Ask your students to tell you if they know who the original song and singers are.
(Eminem & L'il Wayne). Who are they? Ask what they think the song ís about.




2. Eminem & L'il Wayne: No Love (video)

a. Ask your students to jot down notes while they watch about what they see on the screen – start the music video – make sure to play without sound (very adult lyrics)*  
(this is a clean version)






Eminem - No Love ( Feat. Lil Wayne )
from Top Music on Vimeo.



http://www.vimeo.com/17010892 (available Dec2010)*explicit
((some countries have clean versions of the lyrics available -do a google video search))
b. Ask your students to describe (in as much detail as possible) the story they saw in the video and how it made them feel while watching.


c. Ask students if they think that Eminem or L'il Wayne were ever bullied at school. Were either of them the bullies? Why do they think so?




3. What is Bullying?
Ask students – What is bullying? How does it differ from fist-fighting, verbal abuse or other types of hurtful or angry behaviour? 

What factors are usually in place in a situation like the one shown in the video – can we usually tell if someone is being bullied?   What happens to people who fight back?






Sticks & Stones

4. Sticks and Stones
(If you have access to real sticks and stones + cards with common insult words put these up on a table in the front of the class.)
Ask students: Is violence always physical? What does the saying Sticks and stones may break my bones but words can never harm me mean?  
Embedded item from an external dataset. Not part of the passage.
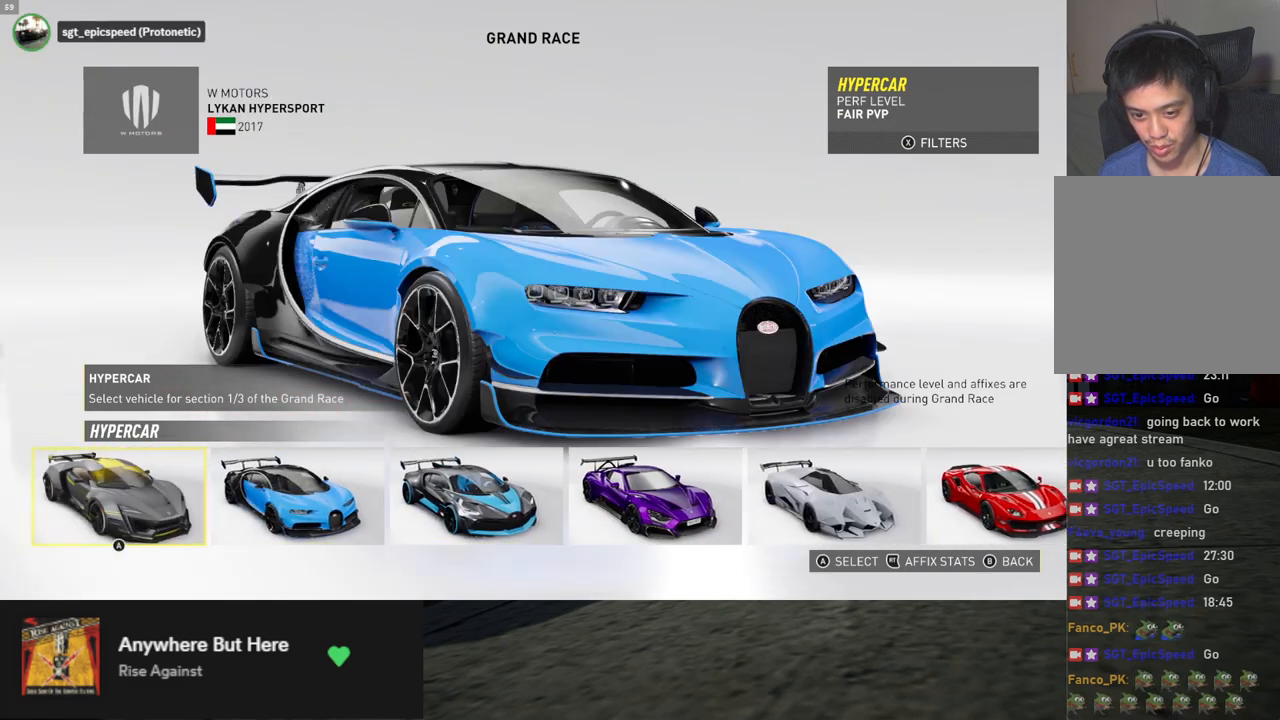
{"buttons": [], "left_stick": "center", "right_stick": "center", "events": [[267, "A", "down"], [351, "A", "up"]]}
Is it true? How do words harm?






Get students to push the desks out of the way and create an open space in the centre of your classroom. Take a roll of tape and draw a line through the middle of the room. Make sure to assert that your classroom is now a safe-place and ask for respect to be shown to each other.  

Example here: http://www.youtube.com/watch?v=4H7QMy54Keg&feature=player_embedded
(Alternatively you can opt for asking students to remain seated and raise their hands or stand up in place when answering yes.)

Ask students to stand on the line whenever they can answer yes to a question and to stand off the line whenever they want to answer no. No elaborating on questions -simply asking them to step on or off the tape. 

*If you're teaching second language learners you may need to clarify some of the vocabulary beforehand.

Stand on the line/ Stand up/ Raise your hand

  1. ... if you like listening to music...

  2. " if you have an mp3 player

  3. " if you have an ipod

  4. " if you have an itouch/ ipad/ iphone

  5. " if you have more than 30 albums on your music device

  6. " if you own any rap music

  7. " if you have any albums by Eminem or L'il Wayne

  8. " ~if no one in your family knows about this... :-)

  9. " if you had an argument with anyone in your family this week

  10. " if you had an argument with anyone at school last week

  11. " if you have ever called someone a bad name in private

  12. " if you have ever called someone a bad name in public

  13. " if you have ever been called a bad name in private or public

  14. " if you have ever been hit by anyone else

  15. " if you have ever hit a brother or sister/ friend

  16. " if you have ever hit a someone you didn't know well

  17. " if you have seen someone else hit

  18. " " … and didn't do anything

  19. " " … and reported it to an authority

  20. " " … and hit the person doing the hitting

  21. " " … and waited, then helped the victim

  22. " if you have ever been a friend of someone who hurts people

  23. " if you have ever been a friend of someone who took their own life.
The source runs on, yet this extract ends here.